● **EXERCISE MATERIAL**

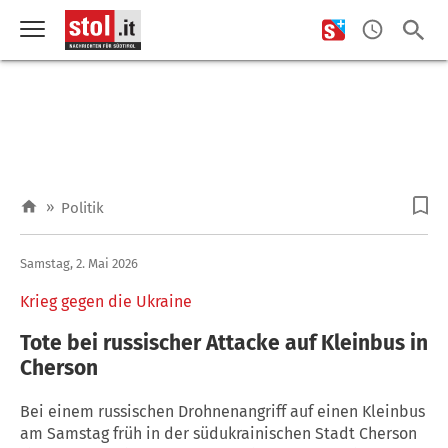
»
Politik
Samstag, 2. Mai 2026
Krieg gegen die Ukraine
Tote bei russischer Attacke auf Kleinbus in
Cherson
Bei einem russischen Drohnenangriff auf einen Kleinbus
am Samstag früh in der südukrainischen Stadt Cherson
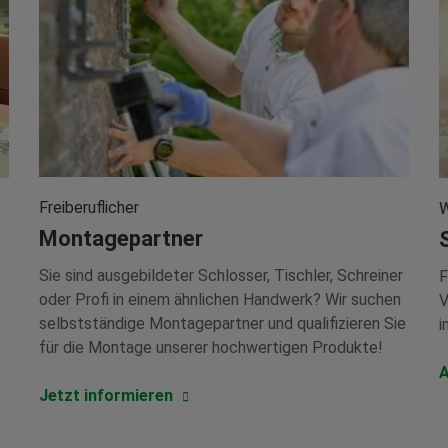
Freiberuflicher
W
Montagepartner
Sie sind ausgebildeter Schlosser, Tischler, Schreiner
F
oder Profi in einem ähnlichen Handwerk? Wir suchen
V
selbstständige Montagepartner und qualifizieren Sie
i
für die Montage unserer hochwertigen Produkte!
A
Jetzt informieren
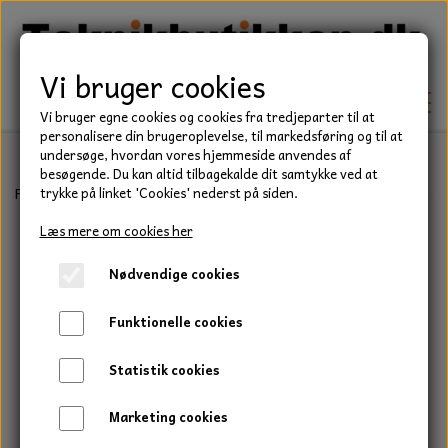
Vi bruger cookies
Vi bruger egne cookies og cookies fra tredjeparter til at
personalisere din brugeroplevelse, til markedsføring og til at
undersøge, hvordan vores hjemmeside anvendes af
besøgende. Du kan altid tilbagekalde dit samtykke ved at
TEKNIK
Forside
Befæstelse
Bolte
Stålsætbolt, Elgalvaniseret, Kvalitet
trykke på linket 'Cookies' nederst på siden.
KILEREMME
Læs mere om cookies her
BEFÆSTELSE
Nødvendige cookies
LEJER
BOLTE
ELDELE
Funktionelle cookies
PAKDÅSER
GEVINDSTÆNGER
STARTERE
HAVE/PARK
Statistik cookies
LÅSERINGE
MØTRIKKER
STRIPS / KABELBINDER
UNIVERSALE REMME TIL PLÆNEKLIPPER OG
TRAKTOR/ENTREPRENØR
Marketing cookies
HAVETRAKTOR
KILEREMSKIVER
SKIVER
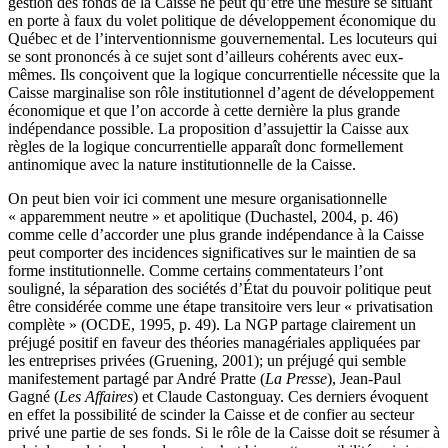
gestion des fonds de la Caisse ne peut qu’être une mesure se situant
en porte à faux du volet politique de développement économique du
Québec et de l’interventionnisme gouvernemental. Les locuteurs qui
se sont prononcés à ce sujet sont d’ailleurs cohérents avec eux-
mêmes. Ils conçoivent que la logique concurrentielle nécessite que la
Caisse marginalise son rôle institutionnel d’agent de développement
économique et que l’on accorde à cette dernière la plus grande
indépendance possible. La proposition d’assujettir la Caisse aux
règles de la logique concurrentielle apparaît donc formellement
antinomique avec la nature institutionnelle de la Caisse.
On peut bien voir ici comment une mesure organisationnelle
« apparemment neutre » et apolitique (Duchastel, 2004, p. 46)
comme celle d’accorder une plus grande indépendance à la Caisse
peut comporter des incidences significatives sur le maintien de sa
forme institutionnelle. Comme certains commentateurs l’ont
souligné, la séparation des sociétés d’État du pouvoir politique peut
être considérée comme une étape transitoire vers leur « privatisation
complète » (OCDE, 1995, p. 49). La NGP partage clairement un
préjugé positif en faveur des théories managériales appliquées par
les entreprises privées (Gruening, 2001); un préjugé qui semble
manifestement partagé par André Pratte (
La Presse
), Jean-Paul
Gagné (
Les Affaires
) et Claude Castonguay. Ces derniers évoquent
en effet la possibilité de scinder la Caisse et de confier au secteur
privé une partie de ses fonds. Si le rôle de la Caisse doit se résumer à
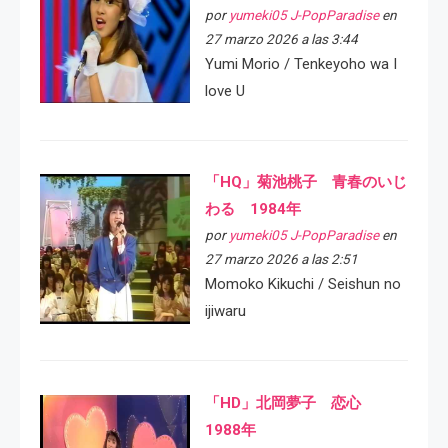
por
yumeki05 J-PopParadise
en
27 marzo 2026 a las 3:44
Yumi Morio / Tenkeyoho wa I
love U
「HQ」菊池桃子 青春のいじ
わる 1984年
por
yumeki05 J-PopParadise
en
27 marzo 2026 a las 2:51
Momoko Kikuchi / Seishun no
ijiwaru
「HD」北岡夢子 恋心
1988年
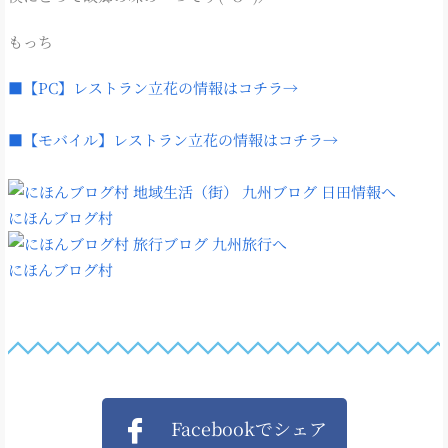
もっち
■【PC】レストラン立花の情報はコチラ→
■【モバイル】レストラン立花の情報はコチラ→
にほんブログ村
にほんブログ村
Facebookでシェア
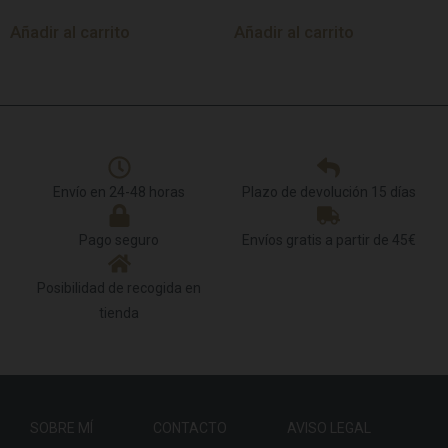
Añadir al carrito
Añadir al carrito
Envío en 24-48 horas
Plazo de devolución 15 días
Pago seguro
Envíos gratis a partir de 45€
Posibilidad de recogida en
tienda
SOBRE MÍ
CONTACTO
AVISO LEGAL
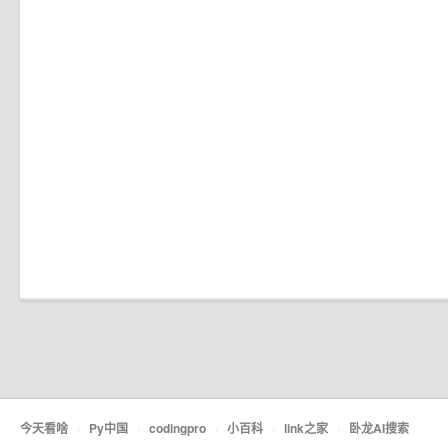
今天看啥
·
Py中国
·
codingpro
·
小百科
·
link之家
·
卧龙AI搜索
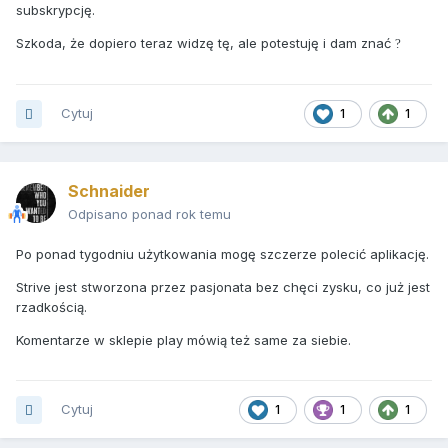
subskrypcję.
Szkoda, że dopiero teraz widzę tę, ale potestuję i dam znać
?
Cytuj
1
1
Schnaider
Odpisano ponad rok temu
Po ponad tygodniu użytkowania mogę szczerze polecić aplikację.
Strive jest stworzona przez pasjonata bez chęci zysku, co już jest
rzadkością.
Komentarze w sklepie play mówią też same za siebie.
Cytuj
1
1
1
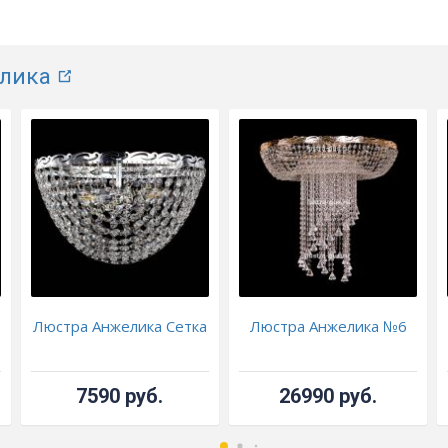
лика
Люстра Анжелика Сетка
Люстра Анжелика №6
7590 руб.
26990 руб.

● **TASK STATEMENT**
Leaving the images behind, set down every entry word for word.

● **ANSWER TO THIS PROBLEM**
»
Politik
Samstag, 2. Mai 2026
Krieg gegen die Ukraine
Tote bei russischer Attacke auf Kleinbus in
Cherson
Bei einem russischen Drohnenangriff auf einen Kleinbus
am Samstag früh in der südukrainischen Stadt Cherson
Freiberuflicher
W
Montagepartner
Sie sind ausgebildeter Schlosser, Tischler, Schreiner
F
oder Profi in einem ähnlichen Handwerk? Wir suchen
V
selbstständige Montagepartner und qualifizieren Sie
i
für die Montage unserer hochwertigen Produkte!
A
Jetzt informieren
Vi bruger cookies
Vi bruger egne cookies og cookies fra tredjeparter til at
personalisere din brugeroplevelse, til markedsføring og til at
undersøge, hvordan vores hjemmeside anvendes af
besøgende. Du kan altid tilbagekalde dit samtykke ved at
TEKNIK
Forside
Befæstelse
Bolte
Stålsætbolt, Elgalvaniseret, Kvalitet
trykke på linket 'Cookies' nederst på siden.
KILEREMME
Læs mere om cookies her
BEFÆSTELSE
Nødvendige cookies
LEJER
BOLTE
ELDELE
Funktionelle cookies
PAKDÅSER
GEVINDSTÆNGER
STARTERE
HAVE/PARK
Statistik cookies
LÅSERINGE
MØTRIKKER
STRIPS / KABELBINDER
UNIVERSALE REMME TIL PLÆNEKLIPPER OG
TRAKTOR/ENTREPRENØR
Marketing cookies
HAVETRAKTOR
KILEREMSKIVER
SKIVER
gestion des fonds de la Caisse ne peut qu’être une mesure se situant
en porte à faux du volet politique de développement économique du
Québec et de l’interventionnisme gouvernemental. Les locuteurs qui
se sont prononcés à ce sujet sont d’ailleurs cohérents avec eux-
mêmes. Ils conçoivent que la logique concurrentielle nécessite que la
Caisse marginalise son rôle institutionnel d’agent de développement
économique et que l’on accorde à cette dernière la plus grande
indépendance possible. La proposition d’assujettir la Caisse aux
règles de la logique concurrentielle apparaît donc formellement
antinomique avec la nature institutionnelle de la Caisse.
On peut bien voir ici comment une mesure organisationnelle
« apparemment neutre » et apolitique (Duchastel, 2004, p. 46)
comme celle d’accorder une plus grande indépendance à la Caisse
peut comporter des incidences significatives sur le maintien de sa
forme institutionnelle. Comme certains commentateurs l’ont
souligné, la séparation des sociétés d’État du pouvoir politique peut
être considérée comme une étape transitoire vers leur « privatisation
complète » (OCDE, 1995, p. 49). La NGP partage clairement un
préjugé positif en faveur des théories managériales appliquées par
les entreprises privées (Gruening, 2001); un préjugé qui semble
manifestement partagé par André Pratte (
La Presse
), Jean-Paul
Gagné (
Les Affaires
) et Claude Castonguay. Ces derniers évoquent
en effet la possibilité de scinder la Caisse et de confier au secteur
privé une partie de ses fonds. Si le rôle de la Caisse doit se résumer à
por
yumeki05 J-PopParadise
en
27 marzo 2026 a las 3:44
Yumi Morio / Tenkeyoho wa I
love U
「HQ」菊池桃子 青春のいじ
わる 1984年
por
yumeki05 J-PopParadise
en
27 marzo 2026 a las 2:51
Momoko Kikuchi / Seishun no
ijiwaru
「HD」北岡夢子 恋心
1988年
もっち
■【PC】レストラン立花の情報はコチラ→
■【モバイル】レストラン立花の情報はコチラ→
にほんブログ村
にほんブログ村
Facebookでシェア
Añadir al carrito
Añadir al carrito
Envío en 24-48 horas
Plazo de devolución 15 días
Pago seguro
Envíos gratis a partir de 45€
Posibilidad de recogida en
tienda
SOBRE MÍ
CONTACTO
AVISO LEGAL
今天看啥
·
Py中国
·
codingpro
·
小百科
·
link之家
·
卧龙AI搜索
subskrypcję.
Szkoda, że dopiero teraz widzę tę, ale potestuję i dam znać
?
Cytuj
1
1
Schnaider
Odpisano ponad rok temu
Po ponad tygodniu użytkowania mogę szczerze polecić aplikację.
Strive jest stworzona przez pasjonata bez chęci zysku, co już jest
rzadkością.
Komentarze w sklepie play mówią też same za siebie.
Cytuj
1
1
1
лика
Люстра Анжелика Сетка
Люстра Анжелика №6
7590 руб.
26990 руб.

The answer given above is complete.